Earlier this month, the Federal Trade Commission released a staff report outlining key issues facing consumers and companies as they adopt mobile payment services, entitled “Paper, Plastic . . . or Mobile? An FTC Workshop on Mobile Payments.” The report is based on a workshop held by the FTC in 2012 to examine the mobile payment industry.
Consumer use of mobile payment services continues to grow quickly. Mobile payment systems have the potential to be beneficial for both companies and consumers. However, many issues regarding fraud, privacy and security arise, and the FTC is looking to the industry to take the lead on establishing sound policies.
The FTC encourages companies that use mobile payment systems to develop clear policies on the resolution of disputes regarding unauthorized or fraudulent charges. Consumers fund their mobile purchases from a variety of sources (e.g., credit cards, bank account, mobile phone bills) and under current regulations each different method of funding has a different process for consumers to dispute an unauthorized or fraudulent charge. The FTC wants to create a clearer and streamlined process for consumers if an issue were to arise regarding a disputed charge. The FTC is planning to hold a separate roundtable on this issue in May.
The report highlights the problems associated with “cramming,” which involves placing unauthorized charges on a consumer’s phone bill. The FTC suggests that mobile carriers should perform some due diligence on companies from which they accept charges.

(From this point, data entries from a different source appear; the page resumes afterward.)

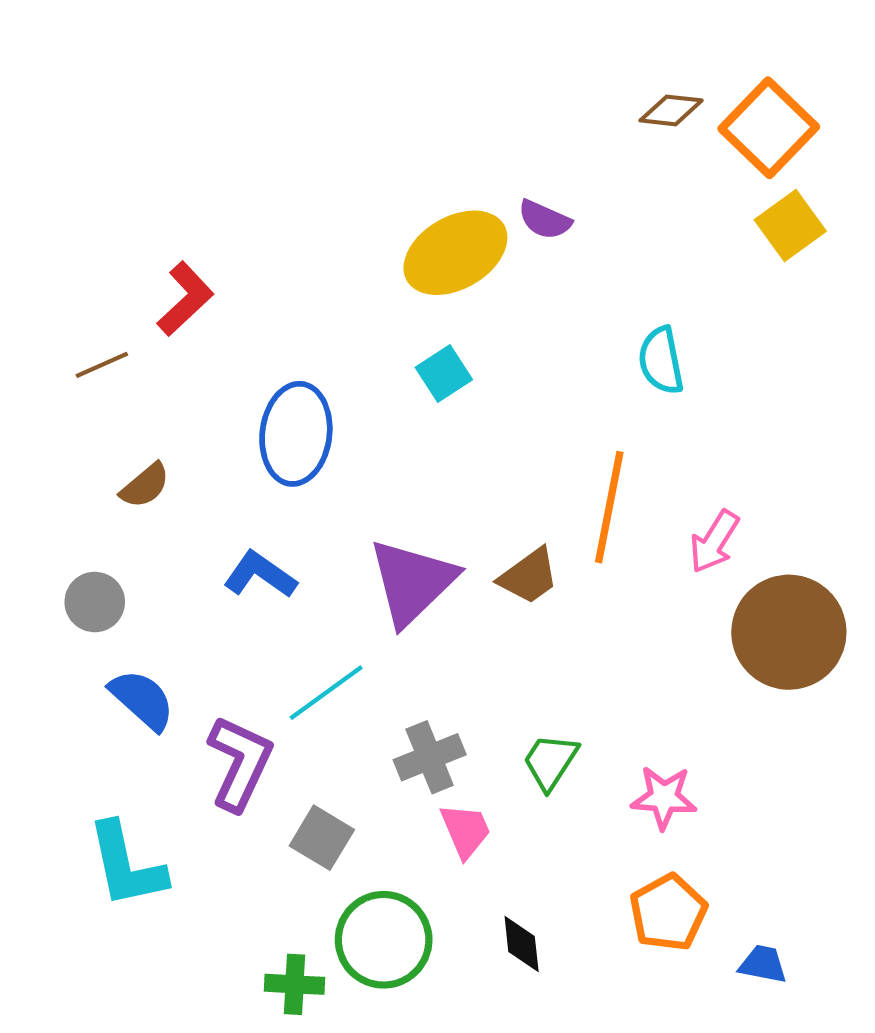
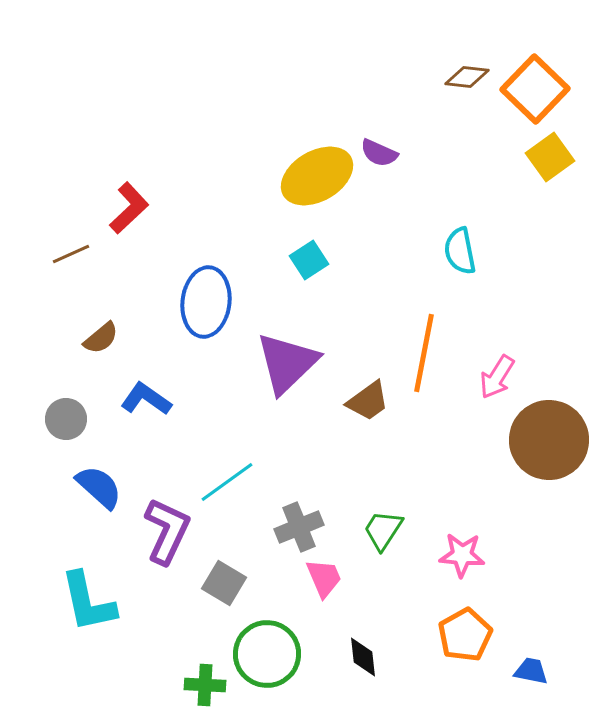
blue L-shape: (260, 575) -> (146, 399), moved
purple triangle: (412, 582) -> (287, 363), moved

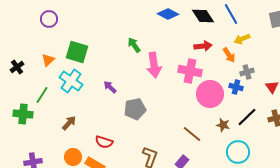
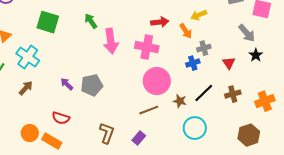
green square: (77, 52) -> (48, 22), moved
purple arrow: (110, 87) -> (67, 84), moved
blue cross: (236, 87) -> (193, 63), turned -32
pink circle: (210, 94) -> (157, 81), moved
brown arrow: (69, 123) -> (26, 88), moved
brown line: (192, 134) -> (149, 110), turned -60

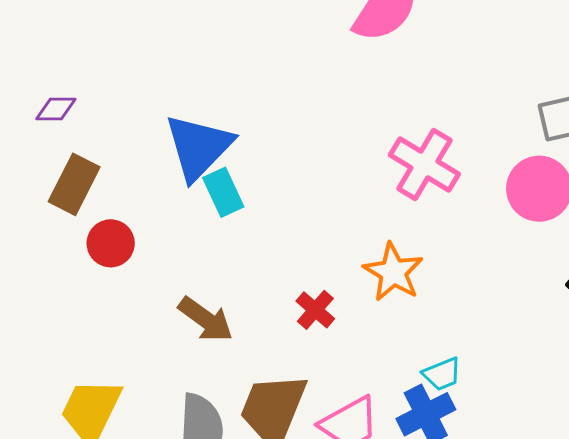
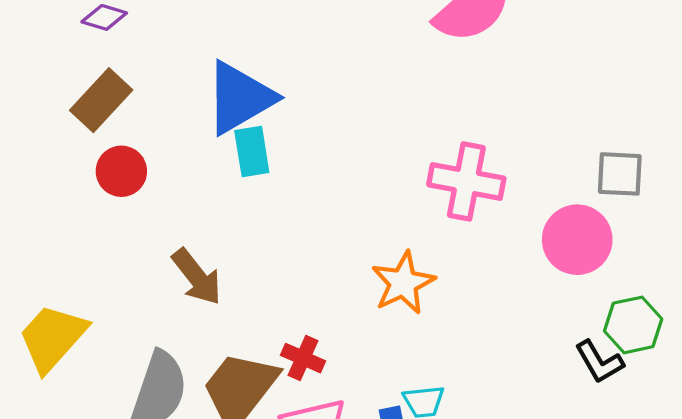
pink cross: (424, 165) -> (466, 181), turned -36
red cross: (315, 310) -> (303, 358), moved, turned -33

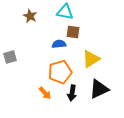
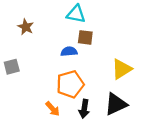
brown star: (30, 16) -> (26, 27), moved
yellow triangle: (91, 59) -> (122, 69), moved

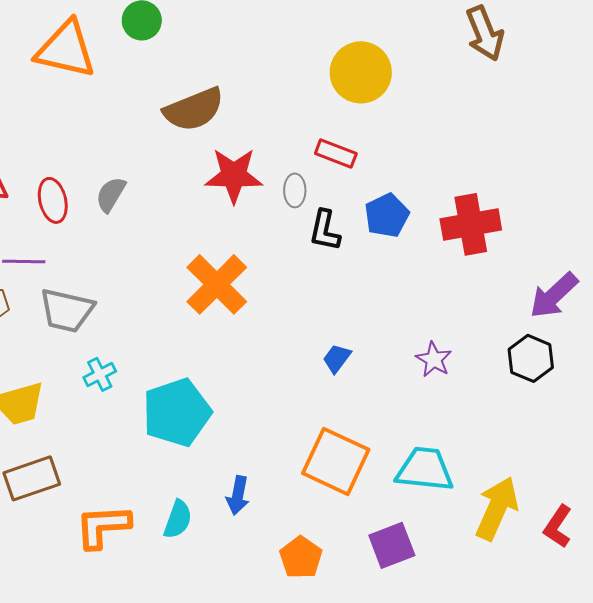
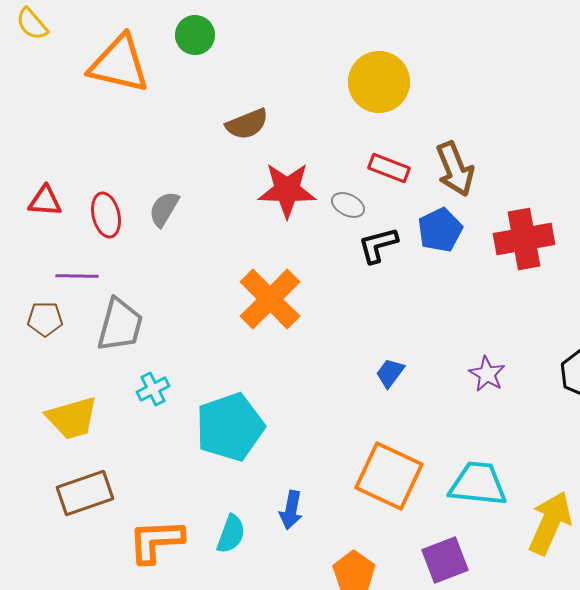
brown arrow: (485, 33) -> (455, 169), moved
yellow circle: (361, 72) -> (379, 82), moved
brown semicircle: (194, 109) -> (247, 124), size x0.7
gray ellipse: (295, 190) -> (348, 205), turned -64
black L-shape: (325, 230) -> (378, 245), turned 63
gray trapezoid: (67, 310) -> (120, 325), turned -88

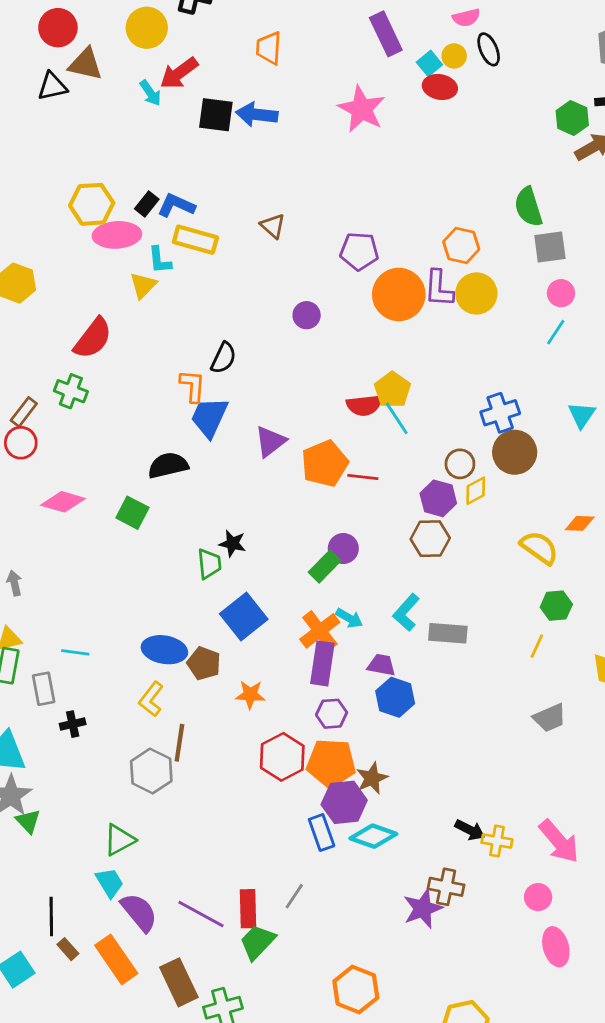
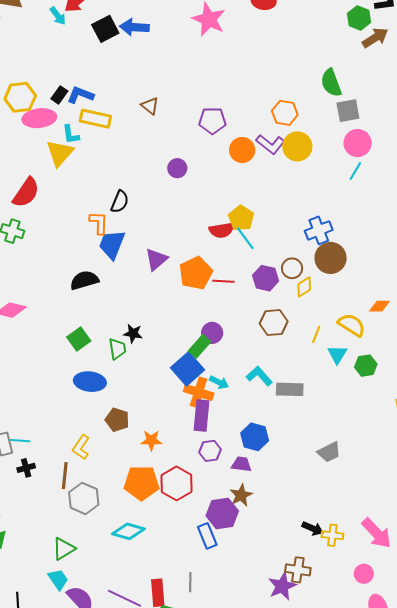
black square: (216, 115) -> (105, 29), turned -32
yellow triangle: (143, 285) -> (60, 153), size x1.4
purple L-shape: (439, 288) -> (270, 144), turned -52
pink circle: (561, 293) -> (358, 143), size x1.4
orange circle: (399, 294) -> (242, 150), size x0.7
cyan triangle: (582, 415) -> (337, 354), moved
purple hexagon: (438, 498) -> (266, 278), moved
green square: (132, 513) -> (79, 339), moved, turned 30
cyan L-shape: (406, 612) -> (259, 376), turned 100
blue square: (244, 616) -> (188, 369), moved
orange cross: (320, 631) -> (199, 392), turned -32
yellow line: (537, 646) -> (316, 334), moved
blue ellipse: (164, 650) -> (90, 382), moved
cyan line: (75, 652) -> (20, 441), moved
purple trapezoid: (381, 665) -> (241, 464), moved
gray trapezoid: (550, 718) -> (329, 452), moved
brown line: (179, 743) -> (65, 476), moved
orange pentagon: (331, 763) -> (142, 483), moved
cyan diamond: (373, 836) -> (128, 531), moved
gray line: (294, 896) -> (190, 582), turned -30

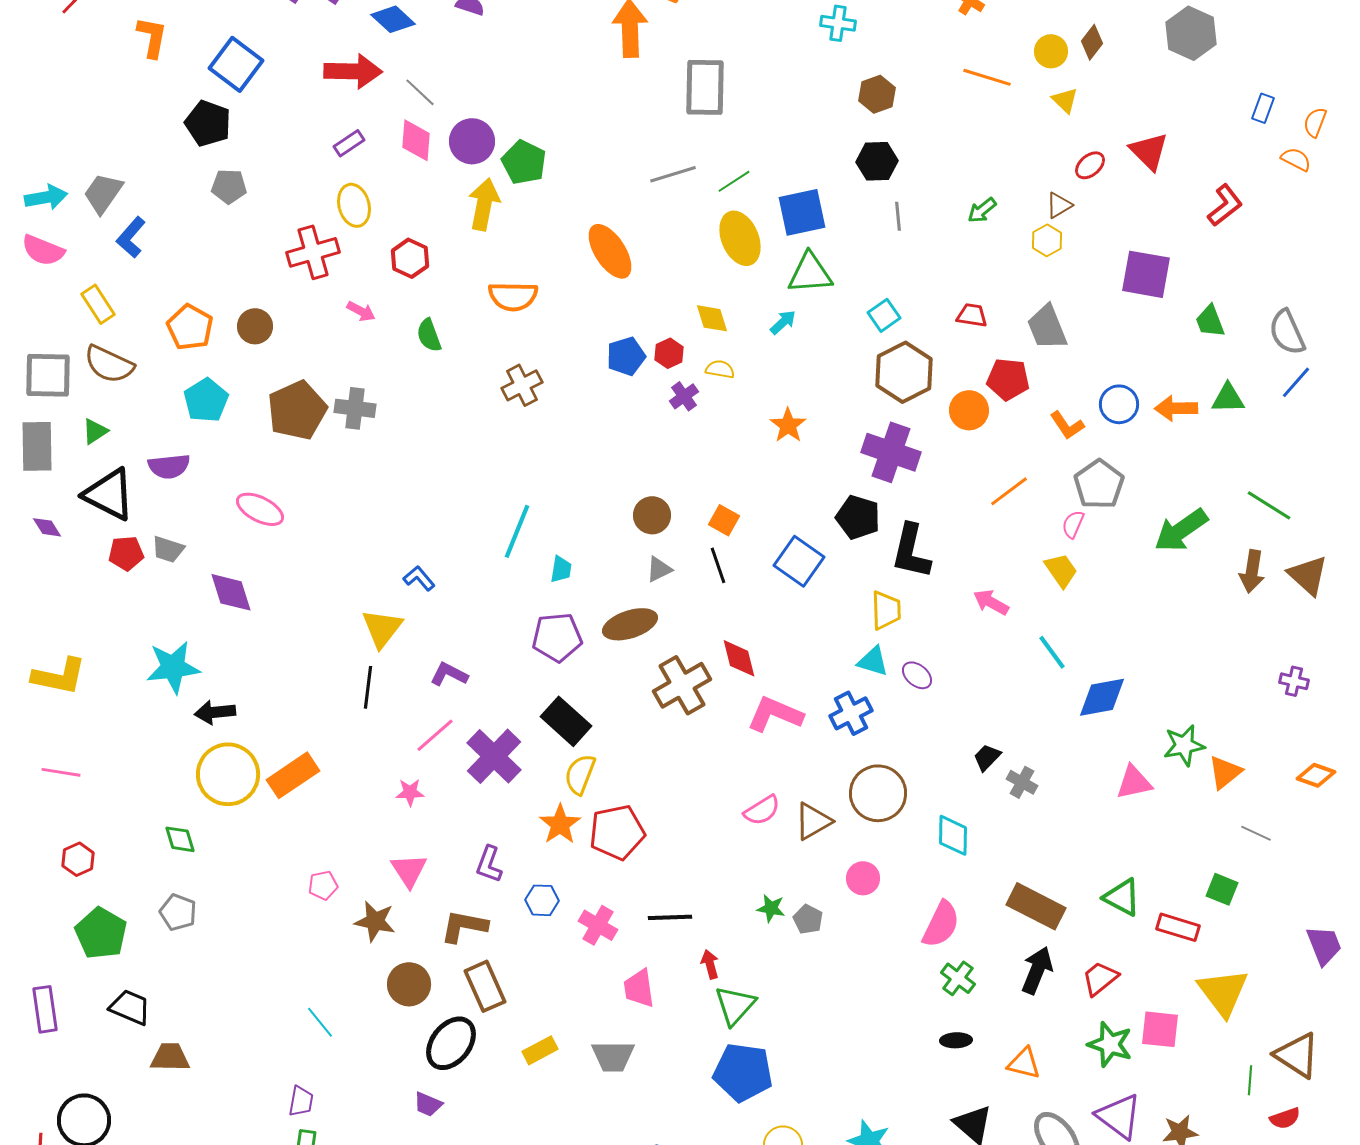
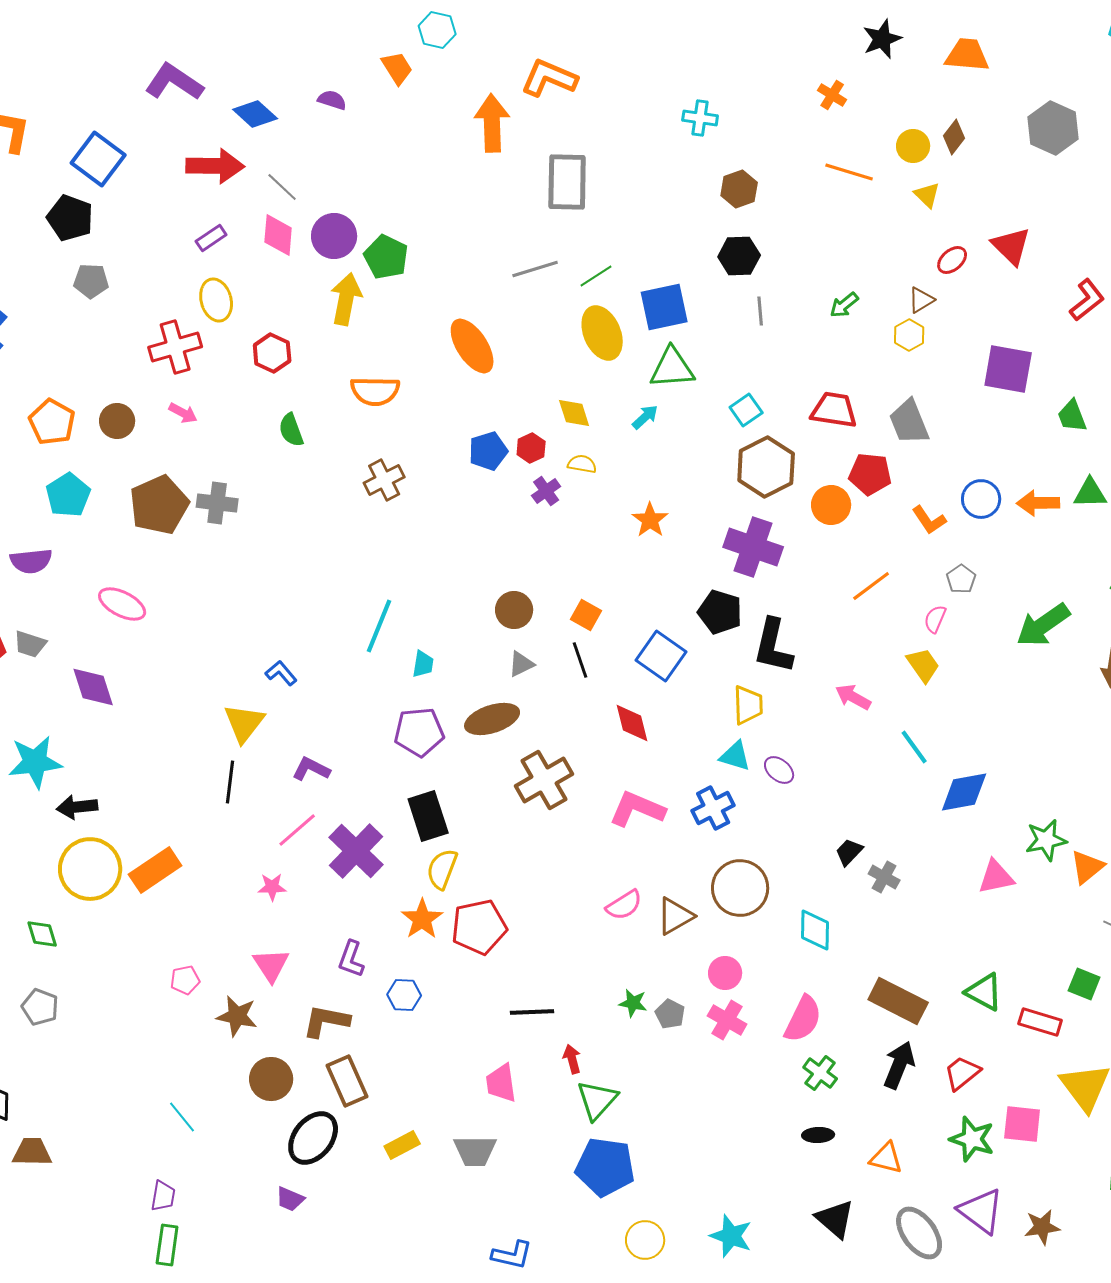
pink arrow: (361, 311) -> (183, 413), moved
red trapezoid: (972, 315) -> (834, 410), size x1.5
gray pentagon: (1099, 484) -> (961, 579), size x0.6
red diamond: (739, 658) -> (632, 723), moved
black rectangle: (566, 721) -> (428, 816), turned 30
pink cross: (598, 925) -> (727, 1020), moved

The report also discusses the idea of “privacy by design,” which involves strong privacy policies and transparency for consumers from inception of a company’s offerings. Consumers understand that they will need to provide some information to access a company’s services, but consumers may want to control how that information is stored and shared. The FTC and the industry realize that mobile payment systems can be an efficient, favored payment method. However, companies offering mobile payments need to be clear to consumers about how their data is being collected, maintained and used. Privacy issues are of paramount concern when using mobile payment systems because of the enormous amount of data available on smartphones.
The report also notes the potential privacy issues that can occur in the mobile payment process. Since mobile payment providers have access to both the financial information and contact information of the payer, they are in a position to create a serious privacy breach. The report suggests that companies consider privacy throughout the process of development, be transparent regarding data practices, and allow consumers options on how they want their information to be collected.
The report also encourages the industry to adopt measures to ensure that the entire mobile payment process is secure since financial information could potentially be disclosed. The FTC notes that there is technology available to make the protection of payment information more secure and suggests that financial information should be encrypted at all points in the transaction.
Companies should take note of the FTC’s report and adjust their practices. The FTC has put companies on notice about its expectations in mobile payments. It would not surprise us to see enforcement actions in the future in the area. Companies should, in particular, make clear their policy for explaining charges, and how they can be authorized. The more support a company has in showing that a charge is justified, the easier it will be to defend. This kind of specificity may also help influence authorities from even bringing charges. When offering mobile payment services, opt-in screens requiring a click or a password to make a charge and making sure the network is secure are best practices that may save an organization from being on the receiving end of an enforcement action.